Il cinismo che (ri)suona nell’aria insieme ai jingle natalizi rappresenta, in questo periodo dell’anno, argomento di riflessioni fin troppo di circostanza. Siamo talmente assuefatti dal sentire comune che sorvoliamo con leggerezza sull’altro aspetto di quella medaglia rilucente chiamata festa: la solitudine.
“Il Natale di Harry” di Steven Berkoff, tradotto da Giuseppe Manfridi e portato in scena al Teatrosophia dal 14 al 16 dicembre, racconta l’analisi di una condizione che almeno per una volta ha attanagliato i cuori di ciascuno di noi.
Harry è un giovane adulto che colleziona cartoline di auguri e conta i Natali che passano attraverso il numero decrescente di quelle ricevute. Per Harry il Natale è quasi solamente quello: un domino anonimo di pensieri, sbiaditi dal tempo che passa.

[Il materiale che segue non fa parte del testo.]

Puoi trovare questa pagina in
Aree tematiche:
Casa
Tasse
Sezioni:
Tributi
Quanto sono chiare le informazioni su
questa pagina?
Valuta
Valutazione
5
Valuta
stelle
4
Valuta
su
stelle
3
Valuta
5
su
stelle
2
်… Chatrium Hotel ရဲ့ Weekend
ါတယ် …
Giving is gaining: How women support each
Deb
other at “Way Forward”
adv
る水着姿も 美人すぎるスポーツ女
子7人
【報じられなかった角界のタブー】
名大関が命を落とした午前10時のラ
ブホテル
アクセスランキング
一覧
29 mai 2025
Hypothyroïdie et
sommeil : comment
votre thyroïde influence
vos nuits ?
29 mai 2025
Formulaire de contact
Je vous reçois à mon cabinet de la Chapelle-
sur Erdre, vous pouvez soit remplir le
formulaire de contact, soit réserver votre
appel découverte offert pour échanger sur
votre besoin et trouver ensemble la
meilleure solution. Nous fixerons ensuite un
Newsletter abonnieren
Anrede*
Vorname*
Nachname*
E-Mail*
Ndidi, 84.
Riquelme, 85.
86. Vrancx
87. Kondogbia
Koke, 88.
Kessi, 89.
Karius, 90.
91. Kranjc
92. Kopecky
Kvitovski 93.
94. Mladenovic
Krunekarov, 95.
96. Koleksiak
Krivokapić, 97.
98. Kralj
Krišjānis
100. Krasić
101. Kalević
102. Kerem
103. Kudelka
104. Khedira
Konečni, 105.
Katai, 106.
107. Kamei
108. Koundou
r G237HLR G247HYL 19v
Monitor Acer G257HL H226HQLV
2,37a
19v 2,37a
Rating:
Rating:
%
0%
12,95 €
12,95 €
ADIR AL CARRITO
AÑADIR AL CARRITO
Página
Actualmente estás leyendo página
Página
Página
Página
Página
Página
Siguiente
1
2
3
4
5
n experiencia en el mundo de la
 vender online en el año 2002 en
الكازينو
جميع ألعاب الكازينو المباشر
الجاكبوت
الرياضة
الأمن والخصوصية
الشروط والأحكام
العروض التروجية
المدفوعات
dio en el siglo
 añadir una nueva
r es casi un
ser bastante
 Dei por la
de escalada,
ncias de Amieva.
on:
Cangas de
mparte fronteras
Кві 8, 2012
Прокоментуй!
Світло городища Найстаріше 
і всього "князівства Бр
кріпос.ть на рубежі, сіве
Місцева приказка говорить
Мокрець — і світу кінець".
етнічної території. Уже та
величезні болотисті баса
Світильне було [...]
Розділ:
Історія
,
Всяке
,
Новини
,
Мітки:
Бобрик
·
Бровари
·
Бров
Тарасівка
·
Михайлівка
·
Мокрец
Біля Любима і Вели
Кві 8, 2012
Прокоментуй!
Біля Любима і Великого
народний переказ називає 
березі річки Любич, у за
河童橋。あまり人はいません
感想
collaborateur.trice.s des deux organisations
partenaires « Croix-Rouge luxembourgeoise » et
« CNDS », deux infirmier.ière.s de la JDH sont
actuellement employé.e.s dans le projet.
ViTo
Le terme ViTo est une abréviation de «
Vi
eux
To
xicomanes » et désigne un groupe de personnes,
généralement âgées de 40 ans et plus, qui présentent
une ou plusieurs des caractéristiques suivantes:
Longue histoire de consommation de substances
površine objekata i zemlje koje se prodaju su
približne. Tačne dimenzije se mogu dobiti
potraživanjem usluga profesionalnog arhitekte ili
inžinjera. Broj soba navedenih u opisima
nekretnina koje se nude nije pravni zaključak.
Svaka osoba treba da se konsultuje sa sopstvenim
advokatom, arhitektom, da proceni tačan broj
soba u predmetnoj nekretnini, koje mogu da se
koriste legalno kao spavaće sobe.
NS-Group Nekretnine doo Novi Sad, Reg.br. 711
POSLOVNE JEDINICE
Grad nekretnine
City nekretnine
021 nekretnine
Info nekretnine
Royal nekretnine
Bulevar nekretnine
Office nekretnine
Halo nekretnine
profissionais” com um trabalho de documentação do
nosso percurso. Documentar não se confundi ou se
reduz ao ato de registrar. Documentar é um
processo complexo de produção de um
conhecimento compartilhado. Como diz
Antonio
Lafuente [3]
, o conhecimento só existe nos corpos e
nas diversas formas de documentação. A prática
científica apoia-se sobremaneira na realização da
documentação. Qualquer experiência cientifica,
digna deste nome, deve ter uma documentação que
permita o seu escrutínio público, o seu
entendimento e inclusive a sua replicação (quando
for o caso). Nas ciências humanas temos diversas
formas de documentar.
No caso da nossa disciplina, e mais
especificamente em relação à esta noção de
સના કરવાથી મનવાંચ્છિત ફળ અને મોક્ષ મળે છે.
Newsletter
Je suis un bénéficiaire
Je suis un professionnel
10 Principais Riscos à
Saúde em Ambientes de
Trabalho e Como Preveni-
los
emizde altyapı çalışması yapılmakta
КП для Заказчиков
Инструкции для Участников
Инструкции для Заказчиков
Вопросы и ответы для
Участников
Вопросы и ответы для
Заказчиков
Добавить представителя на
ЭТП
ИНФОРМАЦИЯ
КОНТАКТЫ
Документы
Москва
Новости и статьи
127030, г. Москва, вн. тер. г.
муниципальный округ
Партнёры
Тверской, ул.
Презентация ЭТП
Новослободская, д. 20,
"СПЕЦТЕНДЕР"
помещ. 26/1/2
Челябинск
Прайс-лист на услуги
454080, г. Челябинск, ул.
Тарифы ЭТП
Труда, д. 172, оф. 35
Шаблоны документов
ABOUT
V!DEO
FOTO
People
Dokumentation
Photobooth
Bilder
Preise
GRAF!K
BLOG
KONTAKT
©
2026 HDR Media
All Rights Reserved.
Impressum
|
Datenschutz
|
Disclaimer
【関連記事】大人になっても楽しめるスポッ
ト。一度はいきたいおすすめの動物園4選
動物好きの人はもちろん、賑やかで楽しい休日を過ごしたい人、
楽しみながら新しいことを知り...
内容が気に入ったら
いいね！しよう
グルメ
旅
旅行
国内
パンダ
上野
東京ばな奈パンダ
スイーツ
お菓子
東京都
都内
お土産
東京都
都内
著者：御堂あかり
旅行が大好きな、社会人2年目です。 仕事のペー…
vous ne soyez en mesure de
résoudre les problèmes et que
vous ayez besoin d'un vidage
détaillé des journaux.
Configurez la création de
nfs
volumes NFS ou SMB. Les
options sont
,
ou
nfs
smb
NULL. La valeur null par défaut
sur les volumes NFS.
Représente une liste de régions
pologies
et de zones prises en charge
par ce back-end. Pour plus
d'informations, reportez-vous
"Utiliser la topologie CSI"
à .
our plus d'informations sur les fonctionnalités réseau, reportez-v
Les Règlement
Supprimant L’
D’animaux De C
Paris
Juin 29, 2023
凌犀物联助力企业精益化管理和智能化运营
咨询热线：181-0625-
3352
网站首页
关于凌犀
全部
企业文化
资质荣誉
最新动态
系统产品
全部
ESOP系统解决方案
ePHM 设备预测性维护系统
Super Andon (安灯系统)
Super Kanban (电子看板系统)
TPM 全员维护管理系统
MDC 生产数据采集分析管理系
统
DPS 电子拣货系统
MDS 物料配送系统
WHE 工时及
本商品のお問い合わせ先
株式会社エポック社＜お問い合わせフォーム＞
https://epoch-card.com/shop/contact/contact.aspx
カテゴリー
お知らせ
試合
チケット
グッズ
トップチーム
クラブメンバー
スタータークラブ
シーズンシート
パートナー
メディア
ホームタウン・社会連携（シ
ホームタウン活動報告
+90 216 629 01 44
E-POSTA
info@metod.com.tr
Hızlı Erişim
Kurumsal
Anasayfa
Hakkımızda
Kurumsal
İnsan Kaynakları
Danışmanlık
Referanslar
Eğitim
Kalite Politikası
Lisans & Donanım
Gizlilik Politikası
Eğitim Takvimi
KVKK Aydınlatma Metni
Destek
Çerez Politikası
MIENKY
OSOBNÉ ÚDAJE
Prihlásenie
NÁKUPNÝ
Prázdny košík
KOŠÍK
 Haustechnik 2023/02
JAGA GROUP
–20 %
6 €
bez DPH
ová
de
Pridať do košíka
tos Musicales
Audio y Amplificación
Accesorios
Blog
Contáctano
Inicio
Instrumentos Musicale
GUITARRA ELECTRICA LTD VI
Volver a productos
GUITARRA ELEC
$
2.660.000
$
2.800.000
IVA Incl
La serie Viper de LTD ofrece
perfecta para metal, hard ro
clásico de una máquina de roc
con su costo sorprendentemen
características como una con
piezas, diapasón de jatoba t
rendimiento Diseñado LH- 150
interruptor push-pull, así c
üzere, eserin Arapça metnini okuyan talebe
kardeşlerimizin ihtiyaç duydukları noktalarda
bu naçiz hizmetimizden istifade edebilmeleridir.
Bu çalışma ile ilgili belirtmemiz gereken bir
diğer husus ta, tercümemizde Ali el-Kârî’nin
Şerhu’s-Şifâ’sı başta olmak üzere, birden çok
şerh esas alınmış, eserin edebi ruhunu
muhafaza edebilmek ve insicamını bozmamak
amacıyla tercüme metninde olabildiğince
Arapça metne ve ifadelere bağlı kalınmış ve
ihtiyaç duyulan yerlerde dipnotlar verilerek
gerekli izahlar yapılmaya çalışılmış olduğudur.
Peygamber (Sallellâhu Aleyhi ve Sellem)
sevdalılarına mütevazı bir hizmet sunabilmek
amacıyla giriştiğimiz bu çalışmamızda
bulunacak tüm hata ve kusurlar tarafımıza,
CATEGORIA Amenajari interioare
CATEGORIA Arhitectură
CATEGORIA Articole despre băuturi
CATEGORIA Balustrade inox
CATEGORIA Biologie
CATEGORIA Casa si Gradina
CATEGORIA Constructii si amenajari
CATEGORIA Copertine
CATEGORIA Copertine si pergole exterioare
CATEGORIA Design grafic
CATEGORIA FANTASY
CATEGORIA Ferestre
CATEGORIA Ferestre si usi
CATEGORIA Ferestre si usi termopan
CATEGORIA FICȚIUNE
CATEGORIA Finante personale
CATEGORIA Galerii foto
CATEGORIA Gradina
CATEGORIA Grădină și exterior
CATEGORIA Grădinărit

Harry, un intenso e abilissimo Alessandro Giova, deve fare i conti con la sua coscienza confusa e, come nel miglior spirito dickensiano, sarà proprio la sua voce interiore il mostro che il protagonista dovrà fronteggiare per scegliere se passare l’ennesimo Natale da solo in attesa di essere invitato da qualcuno, oppure deciso a fare lui stesso il primo passo verso una rinascita nel giorno della nascita per antonomasia.
“il Natale è rivelatore: sembra fatto apposta per farti sentire che non esisti ”
Come delicato si presenta il filo dei decori natalizi al quale sono appese le consuetudini del nostro giovane e infelice uomo, così lo è il confine fra il sentirsi soli e il procurarsi solitudine per cullarsi nel proprio dolore, senza più riuscire a farne a meno. In questa doppia riflessione è custodita la vera provocazione de “Il Natale di Harry”.
L’interpretazione accurata di Alessandro Giova rende Harry inizialmente tanto maldestro e quasi antipatico nelle sue paranoiche insicurezze da far venire voglia di gridare dal fondo della sala teatro: “Forza un po’! Reagisci!”. Nel dipanarsi della narrazione un ritmo claustrofobico avvolge il pubblico modificando le emozioni percepite e lo accompagna verso una conclusione che sembra voler lasciare sospesa la scelta del protagonista. I ricordi rimarranno tali o saranno il fondo dal quale risalire?
La regia curata da Marta Iacopini ha prediletto pochi ma essenziali movimenti scenici ripetuti spesso identici tra loro, quasi a voler sottolineare il senso di prigionia nel quale è sospeso il protagonista in scena. La scelta di video proiettare in sequenza continua il dialogo con la coscienza di Harry rende i tempi drammaturgici una vera sfida alla meticolosità d’interpretazione.
Lo spettacolo analizza in maniera originale la condizione di inquietudine per uno stato sociale che riconduce l’individuo verso la genesi di tutte le paure: essere unico e non ripetibile e in quanto tale non compreso dal prossimo. Uno sviluppo emotivo corretto aiuta questo senso di angoscia a trovare la sua direzione positiva. Ma cosa accade se un’educazione opprimente, i sensi di colpa e l’egocentrismo prendono il sopravvento?
Il “Natale di Harry” non è quindi la solita commedia drammatica per piangersi addosso, ma serve a scuotere ciascuno affinché ci si ponga da entrambi i lati della solitudine. Esiste un rimedio per questa malattia? C’è sempre una soluzione. A patto che parta da noi. Provare, ad esempio, ad avere cura di chi potrebbe stare persino peggio di come ci sentiamo noi, ricordarsi di dire più spesso “ti voglio bene” a chi ci rimane accanto. Non stancarsi di progettare, costruire, seminare.
La stanchezza di Harry, arroccata sui cubi neri della scenografia, è la stanchezza che tutti attraversiamo prima o poi. Ma non esiste fortezza che non possa essere scalfita da un gesto gentile. Donato o ricevuto che sia.
Il Teatrosophia è una delle realtà teatrali più giovani della Capitale e subito inserita di diritto nella nostra rubrica del #Club29. Mi piace spendere, come chiosa a questa recensione, una parola dedicata a questo spazio che fa dell’accoglienza il suo punto di forza. L’opportunità, dopo un spettacolo, di restare a teatro con un bicchiere di vino per scambiarsi opinioni o semplici saluti rende appieno l’idea che fare cultura significhi anche agevolare un nuovo senso critico condiviso e di familiarità. E ne abbiamo davvero bisogno.